Figure 2.

Chemical assembly of K11-linked di- and tri-Ub chains. (a,c,e) Coomassie-stained 15% SDS PAGE gels of the chemical condensation reactions of (a) K11-linked Ub₂ ¹⁵N-labeled on the proximal Ub, (c) K11-linked Ub₃ with the middle Ub unit ¹⁵N-labeled, and (e) K33,K11-linked Ub₃ with the middle Ub unit ¹⁵N-labeled. K11-linked Ub₂ (panel a) was assembled from Alloc-protected monomers of Ub-SR (Ub-SR^A) and TFA-treated ¹⁵N-labeled K11Boc Ub (TFA K11B Ub^A). K11-linked Ub₃ (panel c) was assembled from Alloc-protected Ub-SR and distal-¹⁵N-labeled K11-linked Ub₂ (TFA K11B Ub₂^A) whose distal-K11 side chain was made available for ligation by TFA treatment. K33,K11-linked Ub₃ (panel e) was assembled from Alloc-protected proximal-¹⁵N- labeled K33-linked Ub₂ (K33-Ub₂-SR) and TFA-treated K11Boc Ub (TFA K11B Ub^A). Formation of Ub₂ or Ub₃ is observed after 20 hours of reacting the proteins with AgNO₃, H-OSu, and DIEA. 0.3 – 0.4 μL are loaded from the reaction directly onto gel. Notations used here: “TFA” indicates that the corresponding protein was treated with TFA to remove the Boc group in order to make the corresponding Lys available for the ligation reaction, while the superscript “A” indicates that the protein is Alloc-protected.

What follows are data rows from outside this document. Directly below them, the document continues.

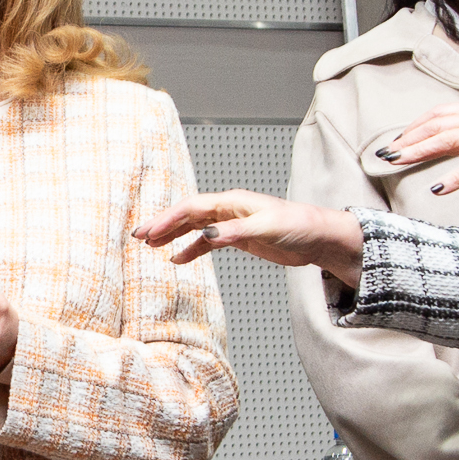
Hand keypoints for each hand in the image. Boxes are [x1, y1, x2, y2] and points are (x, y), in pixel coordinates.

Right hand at [132, 191, 364, 286]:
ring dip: (173, 235)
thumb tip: (206, 235)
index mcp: (232, 201)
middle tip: (139, 236)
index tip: (149, 232)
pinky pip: (207, 242)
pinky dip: (191, 248)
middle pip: (187, 215)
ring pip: (194, 227)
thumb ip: (234, 232)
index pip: (192, 208)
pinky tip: (178, 258)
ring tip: (151, 245)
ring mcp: (232, 223)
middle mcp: (228, 209)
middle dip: (163, 224)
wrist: (319, 238)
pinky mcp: (239, 238)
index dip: (168, 219)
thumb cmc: (298, 225)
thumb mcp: (266, 228)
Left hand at [384, 103, 458, 191]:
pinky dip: (456, 177)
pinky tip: (439, 188)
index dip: (416, 127)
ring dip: (419, 150)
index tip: (396, 142)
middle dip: (408, 138)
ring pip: (450, 139)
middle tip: (384, 154)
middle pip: (438, 124)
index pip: (442, 115)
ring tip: (396, 163)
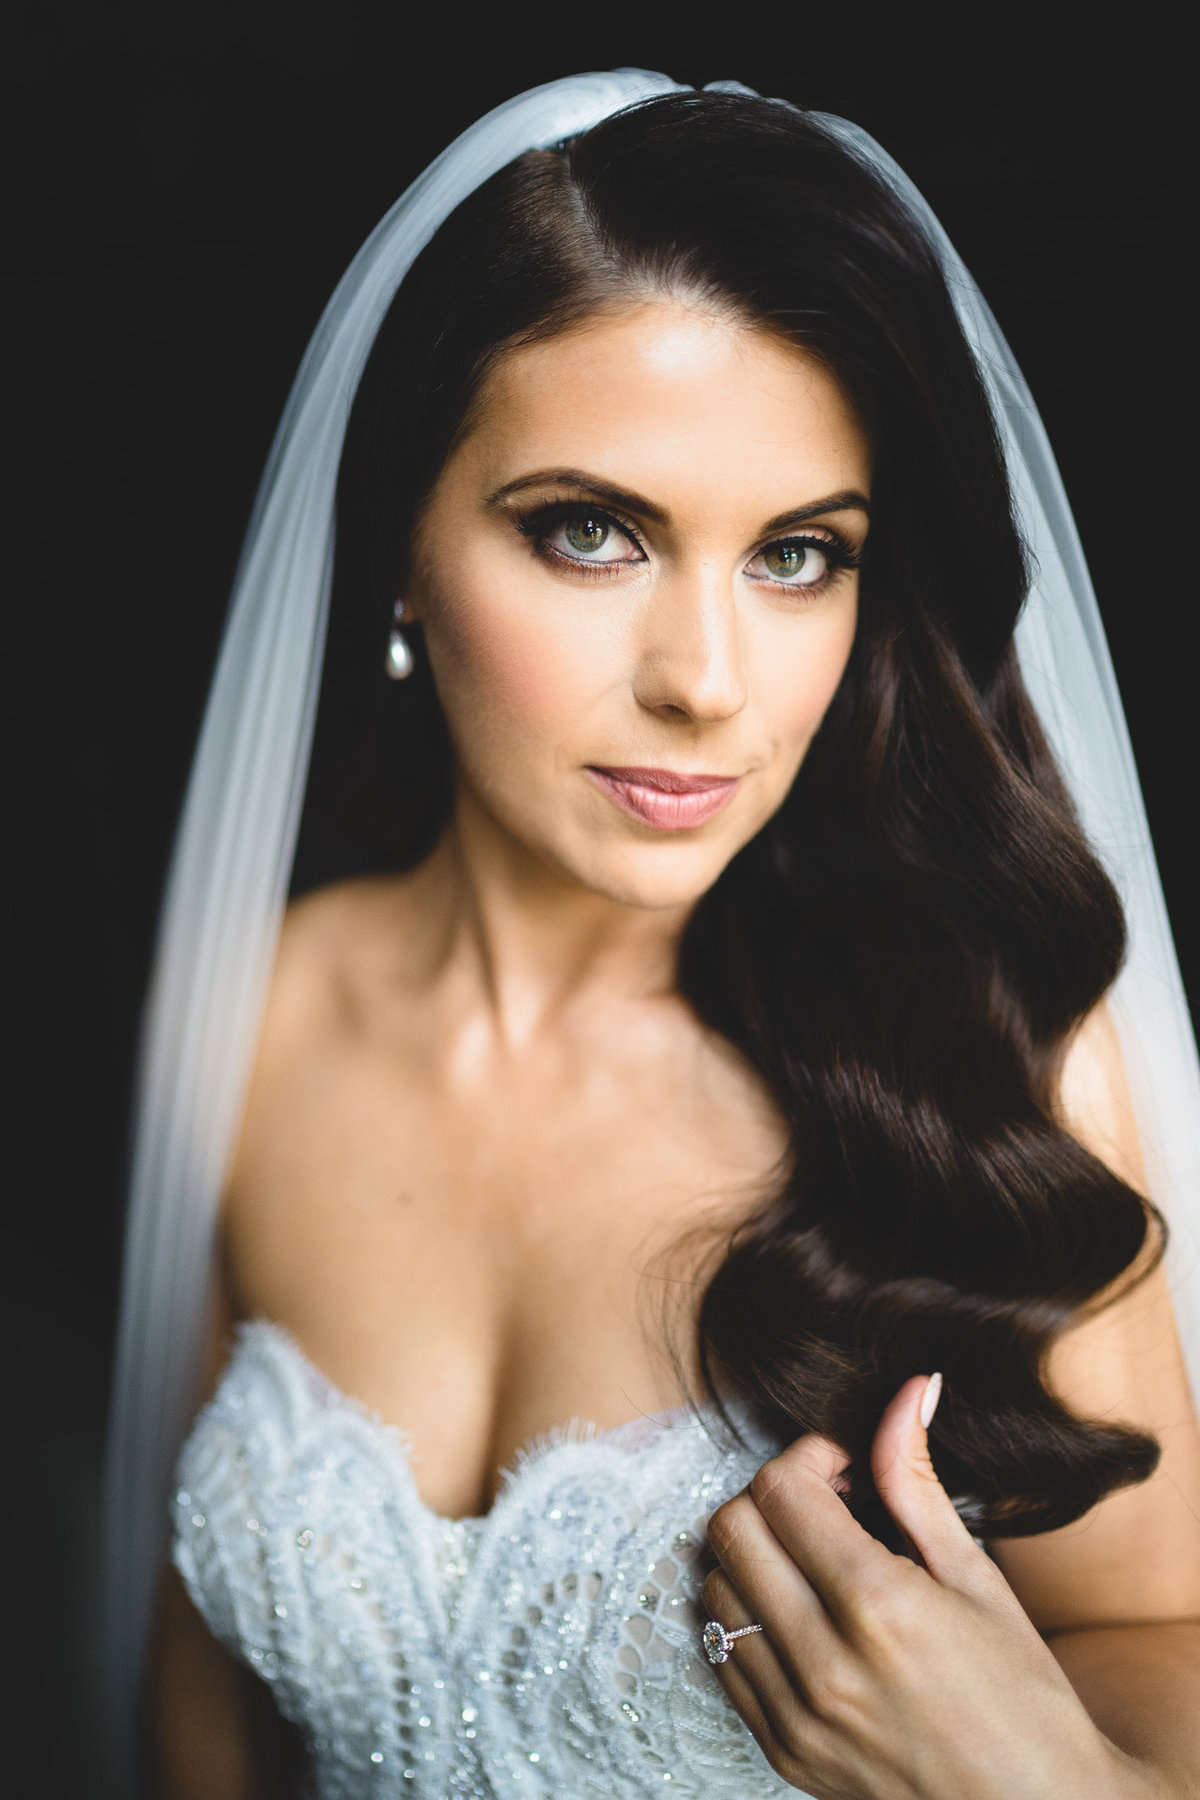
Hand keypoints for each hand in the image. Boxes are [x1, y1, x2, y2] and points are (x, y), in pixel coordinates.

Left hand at [702, 1376, 1153, 1799]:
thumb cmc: (1022, 1696)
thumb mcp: (977, 1578)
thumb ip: (916, 1481)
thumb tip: (907, 1389)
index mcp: (877, 1607)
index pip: (778, 1488)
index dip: (808, 1458)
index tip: (845, 1469)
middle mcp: (823, 1663)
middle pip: (731, 1528)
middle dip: (773, 1498)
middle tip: (827, 1509)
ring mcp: (794, 1714)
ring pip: (716, 1589)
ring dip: (754, 1558)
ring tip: (816, 1564)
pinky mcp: (780, 1749)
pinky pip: (721, 1657)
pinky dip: (748, 1619)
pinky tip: (802, 1616)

(b,d,f) Size-exclusion chromatograms of (b) K11-linked Ub₂, (d) homogeneously K11-linked Ub₃, and (f) mixed-linkage K33,K11-linked Ub₃ performed after Alloc deprotection and protein renaturation to purify the desired product from the unreacted components. The ability to separate Ub₂ or Ub₃ products from unreacted species is illustrated in Fig. S8.